Change many cluster names at once based on list of name mappings.

Parameters:

cluster_name_mappings (List of tuples) –

Cluster names mapping consisting of current cluster name and old cluster name. Example:

cluster_name_mappings = [
    ("current cluster name 1", "new cluster name 1"),
    ("current cluster name 2", "new cluster name 2")]

Return type:

List of Cluster

Raises:

datarobot.errors.ClientError – Server rejected update of cluster names. Possible reasons include: incorrect format of mapping, mapping introduces duplicates.

update_cluster_name(current_name, new_name)

Change cluster name from current_name to new_name.

Parameters:
  • current_name (str) – Current cluster name.

  • new_name (str) – New cluster name.

Return type:

List of Cluster

Raises:

datarobot.errors.ClientError – Server rejected update of cluster names.

class datarobot.models.cluster.Cluster

Representation of a single cluster.

Variables:
  • name (str) – Current cluster name

  • percent (float) – Percent of data contained in the cluster. This value is reported after cluster insights are computed for the model.

classmethod list(project_id, model_id)

Retrieve a list of clusters in the model.

Parameters:
  • project_id (str) – ID of the project that the model is part of.

  • model_id (str) – ID of the model.

Return type:

List of clusters

classmethod update_multiple_names(project_id, model_id, cluster_name_mappings)

Update many clusters at once based on list of name mappings.

Parameters:
  • project_id (str) – ID of the project that the model is part of.

  • model_id (str) – ID of the model.

  • cluster_name_mappings (List of tuples) –

    Cluster name mappings, consisting of current and previous names for each cluster. Example:

    cluster_name_mappings = [
        ("current cluster name 1", "new cluster name 1"),
        ("current cluster name 2", "new cluster name 2")]
    

Return type:

List of clusters

Raises:
classmethod update_name(project_id, model_id, current_name, new_name)

Change cluster name from current_name to new_name

Parameters:
  • project_id (str) – ID of the project that the model is part of.

  • model_id (str) – ID of the model.

  • current_name (str) – Current cluster name

  • new_name (str) – New cluster name

Return type:

List of Cluster

class datarobot.models.cluster_insight.ClusterInsight

Holds data on all insights related to feature as well as breakdown per cluster.

Parameters:
  • feature_name (str) – Name of a feature from the dataset.

  • feature_type (str) – Type of feature.

  • insights (List[ClusterInsight]) – List provides information regarding the importance of a specific feature in relation to each cluster. Results help understand how the model is grouping data and what each cluster represents.
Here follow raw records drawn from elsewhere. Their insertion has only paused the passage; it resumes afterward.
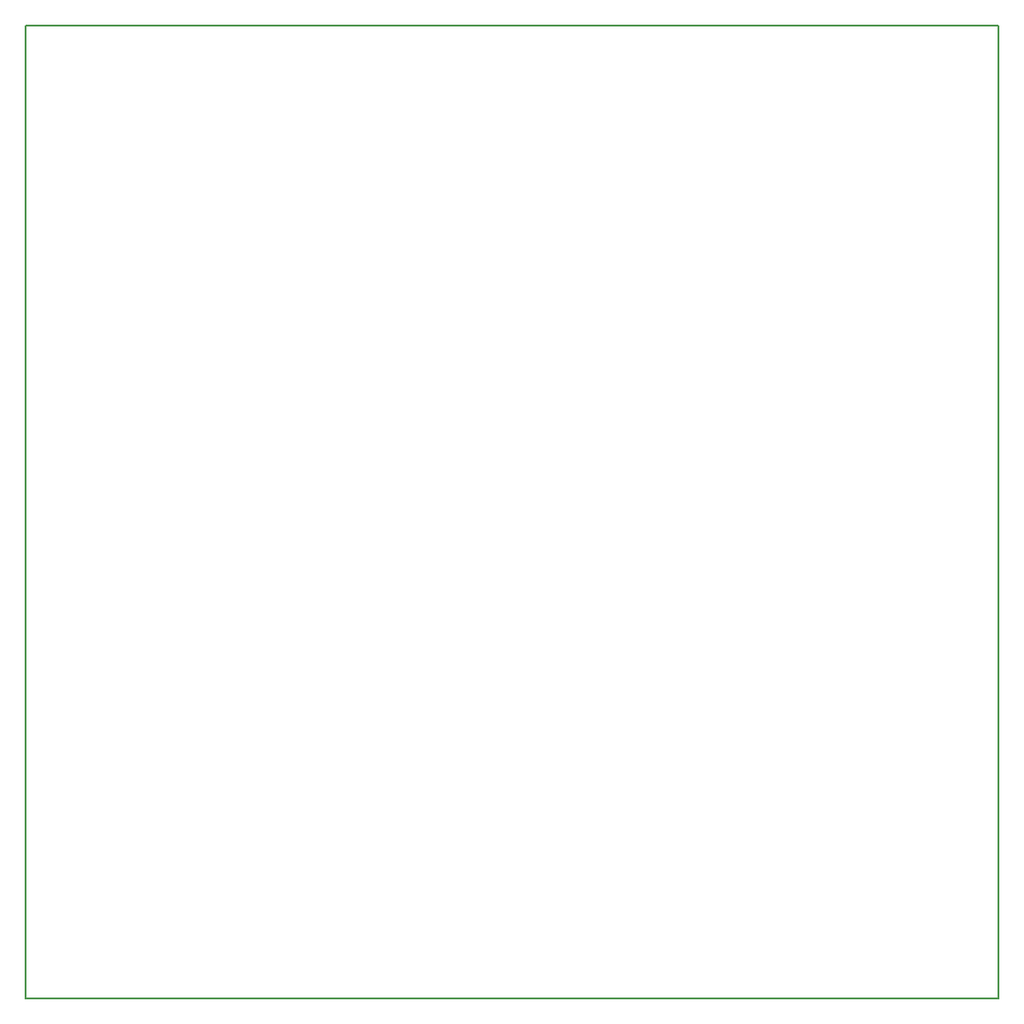
<source format=gm1>
%TF.GenerationSoftware,KiCad,Pcbnew,(6.0.4)*%
%TF.CreationDate,2022-07-09T00:06:40+02:00*%
%TF.ProjectId,BSPDandIndication,42535044-616e-4644-996e-646963617469,1.0*%
%TF.SameCoordinates,Original*%
%TF.FileFunction,Profile,NP*%
%FSLAX46Y46*%
G04 Gerber Fmt 4.6, Leading zero omitted, Abs format (unit mm)*
G04 Created by KiCad (PCBNEW (6.0.4)) date 2022-07-09 00:06:40*
%MOMM*%
%LPD*%
G01*
G04 APERTURE LIST*
%TA.AperFunction,Profile*%
%ADD10C,0.200000*%
%TD*%
G04 APERTURE END LIST*
D10*
X18161000Y-103505000D02*
X108331000Y-103505000D01*
X108331000Y-103505000D02*
X108331000Y-13335000D01*
X108331000Y-13335000D02*
X18161000Y-13335000D01*
X18161000Y-13335000D02*
X18161000Y-103505000D01*
M02*

</source>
  • feature_impact (float) – Impact of a feature ranging from 0 to 1.

classmethod compute(project_id, model_id, max_wait=600)

Starts creation of cluster insights for the model and if successful, returns computed ClusterInsights. This method allows calculation to continue for a specified time and if not complete, cancels the request.

Parameters:
  • project_id (str) – ID of the project to begin creation of cluster insights for.

  • model_id (str) – ID of the project model to begin creation of cluster insights for.

  • max_wait (int) – Maximum number of seconds to wait canceling the request.

Return type:

List[ClusterInsight]

Raises:
  • ClientError – Server rejected creation due to client error. Most likely cause is bad project_id or model_id.

  • AsyncFailureError – Indicates whether any of the responses from the server are unexpected.

  • AsyncProcessUnsuccessfulError – Indicates whether the cluster insights computation failed or was cancelled.

  • AsyncTimeoutError – Indicates whether the cluster insights computation did not resolve within the specified time limit (max_wait).